Extracted data entries
+++
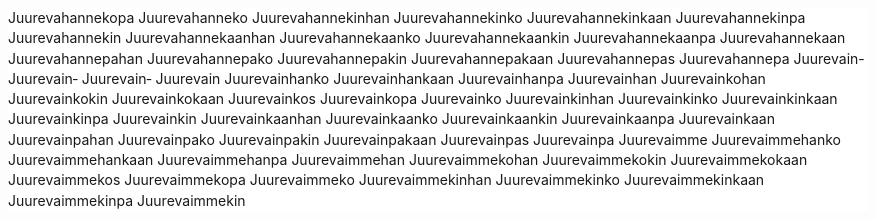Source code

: Juurevahannekopa
Juurevahanneko
Juurevahannekinhan
Juurevahannekinko
Juurevahannekinkaan
Juurevahannekinpa
Juurevahannekin
Juurevahannekaanhan
Juurevahannekaanko
Juurevahannekaankin
Juurevahannekaanpa
Juurevahannekaan
Juurevahannepahan
Juurevahannepako
Juurevahannepakin
Juurevahannepakaan
Juurevahannepas
Juurevahannepa
Juurevain-
Juurevain‐
Juurevain‑
Juurevain
Juurevainhanko
Juurevainhankaan
Juurevainhanpa
Juurevainhan
Juurevainkohan
Juurevainkokin
Juurevainkokaan
Juurevainkos
Juurevainkopa
Juurevainko
Juurevainkinhan
Juurevainkinko
Juurevainkinkaan
Juurevainkinpa
Juurevainkin
Juurevainkaanhan
Juurevainkaanko
Juurevainkaankin
Juurevainkaanpa
Juurevainkaan
Juurevainpahan
Juurevainpako
Juurevainpakin
Juurevainpakaan
Juurevainpas
Juurevainpa
Juurevaimme
Juurevaimmehanko
Juurevaimmehankaan
Juurevaimmehanpa
Juurevaimmehan
Juurevaimmekohan
Juurevaimmekokin
Juurevaimmekokaan
Juurevaimmekos
Juurevaimmekopa
Juurevaimmeko
Juurevaimmekinhan
Juurevaimmekinko
Juurevaimmekinkaan
Juurevaimmekinpa
Juurevaimmekin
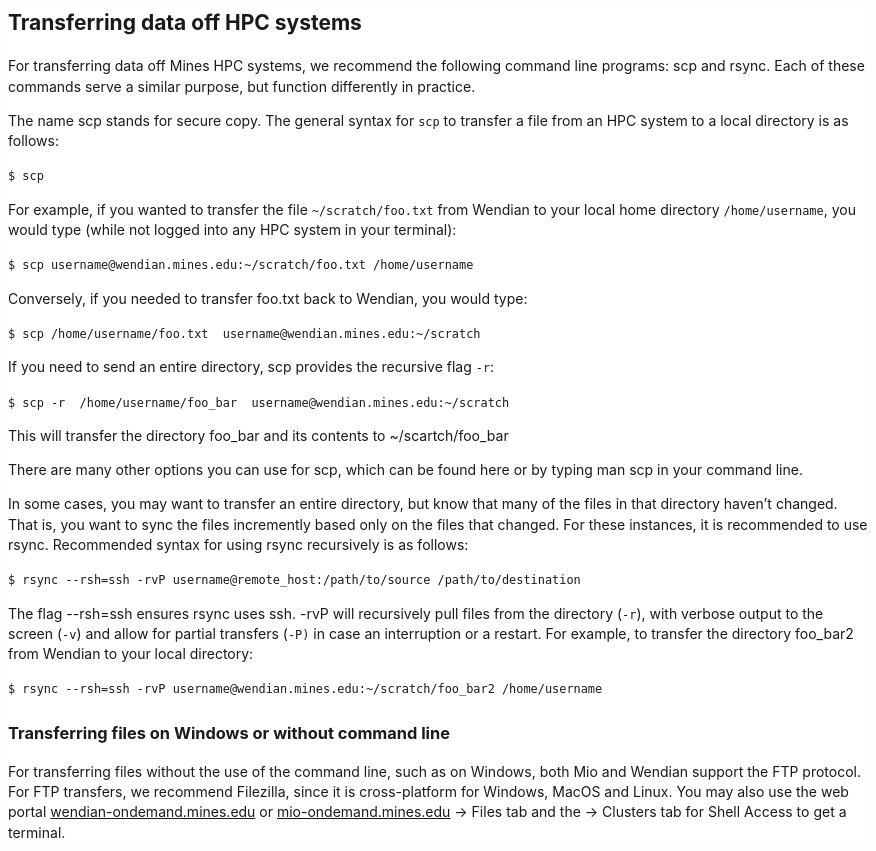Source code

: ## Transferring data off HPC systems	
For transferring data off Mines HPC systems, we recommend the following command line programs: scp and rsync. Each of these commands serve a similar purpose, but function differently in practice.

The name scp stands for secure copy. The general syntax for `scp` to transfer a file from an HPC system to a local directory is as follows:

	$ scp  
For example, if you wanted to transfer the file `~/scratch/foo.txt` from Wendian to your local home directory `/home/username`, you would type (while not logged into any HPC system in your terminal):

	$ scp username@wendian.mines.edu:~/scratch/foo.txt /home/username 
Conversely, if you needed to transfer foo.txt back to Wendian, you would type:

	$ scp /home/username/foo.txt  username@wendian.mines.edu:~/scratch 
If you need to send an entire directory, scp provides the recursive flag `-r`:

	$ scp -r  /home/username/foo_bar  username@wendian.mines.edu:~/scratch 
This will transfer the directory foo_bar and its contents to ~/scartch/foo_bar

There are many other options you can use for scp, which can be found here or by typing man scp in your command line.

In some cases, you may want to transfer an entire directory, but know that many of the files in that directory haven’t changed. That is, you want to sync the files incremently based only on the files that changed. For these instances, it is recommended to use rsync. Recommended syntax for using rsync recursively is as follows:

	$ rsync --rsh=ssh -rvP username@remote_host:/path/to/source /path/to/destination
The flag --rsh=ssh ensures rsync uses ssh. -rvP will recursively pull files from the directory (`-r`), with verbose output to the screen (`-v`) and allow for partial transfers (`-P)` in case an interruption or a restart. For example, to transfer the directory foo_bar2 from Wendian to your local directory:

	$ rsync --rsh=ssh -rvP username@wendian.mines.edu:~/scratch/foo_bar2 /home/username


### Transferring files on Windows or without command line
For transferring files without the use of the command line, such as on Windows, both Mio and Wendian support the FTP protocol. For FTP transfers, we recommend Filezilla, since it is cross-platform for Windows, MacOS and Linux. 
You may also use the web portal [wendian-ondemand.mines.edu](https://wendian-ondemand.mines.edu) or [mio-ondemand.mines.edu](https://mio-ondemand.mines.edu) -> Files tab and the -> Clusters tab for Shell Access to get a terminal.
+++
What you are asked to do
Each entry is to be returned precisely as it appears, but the pictures are to be dropped.

Result of this exercise
Source code

: Juurevahannekopa
Juurevahanneko
Juurevahannekinhan
Juurevahannekinko
Juurevahannekinkaan
Juurevahannekinpa
Juurevahannekin
Juurevahannekaanhan
Juurevahannekaanko
Juurevahannekaankin
Juurevahannekaanpa
Juurevahannekaan
Juurevahannepahan
Juurevahannepako
Juurevahannepakin
Juurevahannepakaan
Juurevahannepas
Juurevahannepa
Juurevain-
Juurevain‐
Juurevain‑
Juurevain
Juurevainhanko
Juurevainhankaan
Juurevainhanpa
Juurevainhan
Juurevainkohan
Juurevainkokin
Juurevainkokaan
Juurevainkos
Juurevainkopa
Juurevainko
Juurevainkinhan
Juurevainkinko
Juurevainkinkaan
Juurevainkinpa
Juurevainkin
Juurevainkaanhan
Juurevainkaanko
Juurevainkaankin
Juurevainkaanpa
Juurevainkaan
Juurevainpahan
Juurevainpako
Juurevainpakin
Juurevainpakaan
Juurevainpas
Juurevainpa
Juurevaimme
Juurevaimmehanko
Juurevaimmehankaan
Juurevaimmehanpa
Juurevaimmehan
Juurevaimmekohan
Juurevaimmekokin
Juurevaimmekokaan
Juurevaimmekos
Juurevaimmekopa
Juurevaimmeko
Juurevaimmekinhan
Juurevaimmekinko
Juurevaimmekinkaan
Juurevaimmekinpa
Juurevaimmekin
Source code

: ## Transferring data off HPC systems	
For transferring data off Mines HPC systems, we recommend the following command line programs: scp and rsync. Each of these commands serve a similar purpose, but function differently in practice.

The name scp stands for secure copy. The general syntax for `scp` to transfer a file from an HPC system to a local directory is as follows:

	$ scp  
For example, if you wanted to transfer the file `~/scratch/foo.txt` from Wendian to your local home directory `/home/username`, you would type (while not logged into any HPC system in your terminal):

	$ scp username@wendian.mines.edu:~/scratch/foo.txt /home/username 
Conversely, if you needed to transfer foo.txt back to Wendian, you would type:

	$ scp /home/username/foo.txt  username@wendian.mines.edu:~/scratch 
If you need to send an entire directory, scp provides the recursive flag `-r`:

	$ scp -r  /home/username/foo_bar  username@wendian.mines.edu:~/scratch 
This will transfer the directory foo_bar and its contents to ~/scartch/foo_bar

There are many other options you can use for scp, which can be found here or by typing man scp in your command line.

In some cases, you may want to transfer an entire directory, but know that many of the files in that directory haven’t changed. That is, you want to sync the files incremently based only on the files that changed. For these instances, it is recommended to use rsync. Recommended syntax for using rsync recursively is as follows:

	$ rsync --rsh=ssh -rvP username@remote_host:/path/to/source /path/to/destination
The flag --rsh=ssh ensures rsync uses ssh. -rvP will recursively pull files from the directory (`-r`), with verbose output to the screen (`-v`) and allow for partial transfers (`-P)` in case an interruption or a restart. For example, to transfer the directory foo_bar2 from Wendian to your local directory:

	$ rsync --rsh=ssh -rvP username@wendian.mines.edu:~/scratch/foo_bar2 /home/username


### Transferring files on Windows or without command line
For transferring files without the use of the command line, such as on Windows, both Mio and Wendian support the FTP protocol. For FTP transfers, we recommend Filezilla, since it is cross-platform for Windows, MacOS and Linux. 
You may also use the web portal [wendian-ondemand.mines.edu](https://wendian-ondemand.mines.edu) or [mio-ondemand.mines.edu](https://mio-ondemand.mines.edu) -> Files tab and the -> Clusters tab for Shell Access to get a terminal.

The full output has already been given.